The silver trout inhabited the deeper reaches in the center of Dublin/Monadnock Pond for most of the year, migrating to the shallows to spawn during the fall. These migrations were apparently timed precisely to the first day of October, with it being alleged that a fisherman could harvest several dozen pounds on October 1 when they had caught none the previous day. They congregated around cavities in submerged rocks along the shoreline during spawning.

The silver trout was apparently one of only two native gamefish species that originally inhabited Dublin Pond prior to the introduction of other fish species. The other was a "perch" of uncertain affinities that inhabited an entirely different reach of the pond. The silver trout and the perch were never seen or caught together.

==Extinction==
The silver trout had already been significantly diminished in Dublin Pond by 1874, with claims of much larger populations in the past. Fishermen managed to get around bag limits for the species by declaring it a "lake trout" in the winter and a "brook trout" in the summer (coinciding with the respective hunting seasons for both fish). This loophole was resolved after taxonomic analysis was performed by Spencer Fullerton Baird, who declared them a form of a brook trout, forcing fishermen to abide by the brook trout's bag limit.

By the late 19th century, as each lake developed its own steady summer tourism, recreational fishermen who sought to increase their catches began to introduce new fish species, and these eventually overwhelmed the native silver trout. Yellow perch, which eat trout eggs, and lake trout, which hold the same ecological niche, as well as eat and hybridize with other char species, were particularly devastating. Other species were also introduced that have proved to be devastating to native trout species in other waters, the rainbow trout, brown trout, Atlantic salmon, and rainbow smelt.

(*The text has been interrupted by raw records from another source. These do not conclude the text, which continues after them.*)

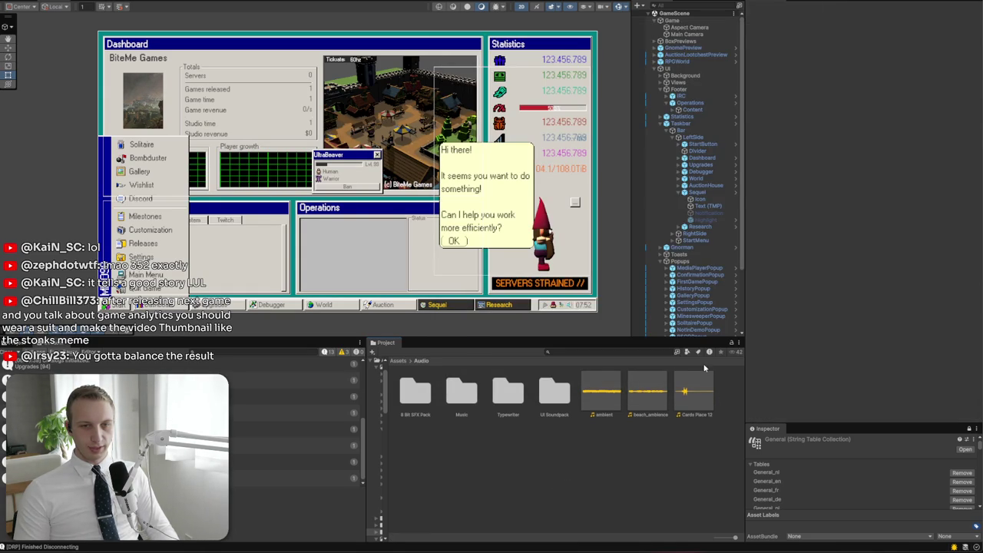
{"action": "key", "text": "alt+Tab"}
Compare Cards Shuffle 1_01, 1_06, 1_07, 1_03, 1_02 and 2_03
{"action": "scroll", "coordinate": [561, 271], "scroll_direction": "down", "scroll_amount": 2}
{"action": "left_click", "coordinate": [620, 143]}
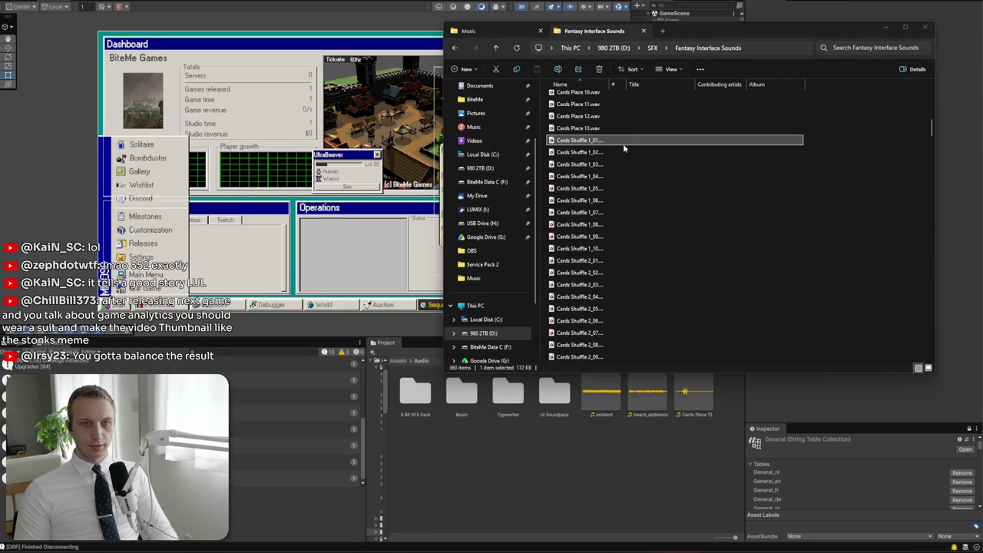
{"action": "left_click", "coordinate": [626, 200]}
{"action": "left_click", "coordinate": [603, 213]}
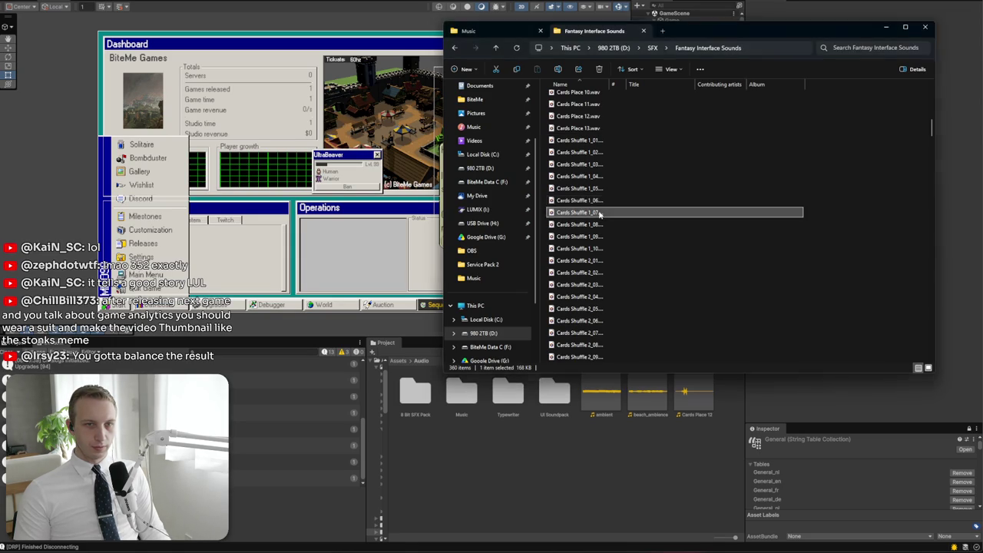
{"action": "left_click", "coordinate": [601, 167]}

The last six confirmed specimens of silver trout were collected in 1930, and it was declared extinct the same year. However, potential later records exist of a number of alleged silver trout specimens caught throughout the 1930s, which were documented by John E. Coffin in the January 1939 issue of Outdoor Life. One was also caught by Coffin himself, who documented his efforts in the article. However, without an analysis of the gill rakers, the true identity of these trout remains uncertain.

While the silver trout is most likely extinct, success stories like the Pyramid Lake Lahontan cutthroat trout and the Sunapee golden trout exist, and it may still persist.